La messinscena di Avogadro continua ad essere rappresentata in Italia da quasi vent’anni ed è proprio grazie alla maestria del regista e alla grandezza degli attori, che, nonostante il testo possa essere capito appieno da un pubblico ristretto, risulta infine apprezzabile e apprezzato anche dalle grandi platee. Nel testo di Frayne, infatti, gli spunti di riflessioni non mancano anche se si è digiuni di fisica e di storia della fisica.
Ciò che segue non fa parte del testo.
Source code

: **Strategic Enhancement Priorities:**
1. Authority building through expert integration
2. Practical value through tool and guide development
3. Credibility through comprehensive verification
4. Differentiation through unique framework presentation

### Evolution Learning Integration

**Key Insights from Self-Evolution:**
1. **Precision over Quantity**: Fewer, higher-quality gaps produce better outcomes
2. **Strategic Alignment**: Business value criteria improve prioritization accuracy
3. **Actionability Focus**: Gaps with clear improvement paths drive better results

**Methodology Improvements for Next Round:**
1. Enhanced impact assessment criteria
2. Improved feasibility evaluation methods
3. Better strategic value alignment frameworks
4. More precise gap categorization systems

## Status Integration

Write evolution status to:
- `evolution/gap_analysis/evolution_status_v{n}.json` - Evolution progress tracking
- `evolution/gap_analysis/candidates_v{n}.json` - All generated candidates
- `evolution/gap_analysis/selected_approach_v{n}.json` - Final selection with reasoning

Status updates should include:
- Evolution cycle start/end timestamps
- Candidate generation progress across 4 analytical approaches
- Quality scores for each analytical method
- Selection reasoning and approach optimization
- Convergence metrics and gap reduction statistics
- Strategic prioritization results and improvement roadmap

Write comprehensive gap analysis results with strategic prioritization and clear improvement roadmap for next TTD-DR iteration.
L’impianto è tragico: le tre unità aristoteliche di tempo, luogo e azione sono mantenute – 1941, la casa di Bohr a Copenaghen, l’incontro fra Bohr e Heisenberg – e allo stesso tempo deformate – i tre sono già morti, la scenografia riproduce un’aula universitaria che pare un bunker, maestro e allievo tentano di approssimarsi alla comprensione del proprio misterioso agire passato. L’incontro, non rappresentato sulla scena, è oggetto di speculazione da parte degli stessi due uomini che lo vissero: pare inconoscibile e irrappresentabile. La figura di Heisenberg ha dei tratti tragici; se davvero avesse avuto la possibilità di costruire la bomba, avrebbe sbagliato in qualsiasi modo avesse agito: centinaia di migliaia di vite infatti sarebbero state distrutte se l’avesse consegnata ad Hitler, mentre, se non avesse voluto costruirla, avrebbe contribuito alla rovina della Germania. La tragicità del personaggio rimane però subordinata al dubbio iniziale – non poté o non volle? – dubbio su cui si costruisce l’intera pièce e al quale non viene data soluzione.
L’opera ci inviterebbe dunque a riflettere sulla difficoltà di ricostruire e di conoscere tanto i moventi psicologici degli atti umani quanto le ragioni di un evento storico. Ma Frayne fa un passo in più, un passo decisivo che rende questo testo, pur nelle sue asperità, un grande testo: ai suoi occhi, infatti, ricostruire un episodio storico non è una guerra illustre contro il tempo, ma un’impresa donchisciottesca, non un compito arduo, ma uno impossibile. La verità psicologica e storica, non solo è difficile da ricostruire, ma, soprattutto se vista a posteriori, tanto dagli stessi attori di una vicenda quanto da un pubblico esterno, non è determinabile. L’uomo e la sua storia sono come il celebre gatto di Schrödinger: se mettiamo un gatto all’interno di una scatola chiusa e vi spruzziamo una certa dose di cianuro non potremo sapere, prima di aprire la scatola, se il gatto sia vivo o morto. Non è sufficiente né corretto affermare che l’osservatore non sa se il gatto sia vivo o morto; prima dell’apertura, infatti, il gatto è semplicemente sia vivo sia morto. E ciò vale per gli uomini e per la loro storia: il passato è una scatola che non riusciremo mai ad aprire, la storia è tragedia perché non è determinabile.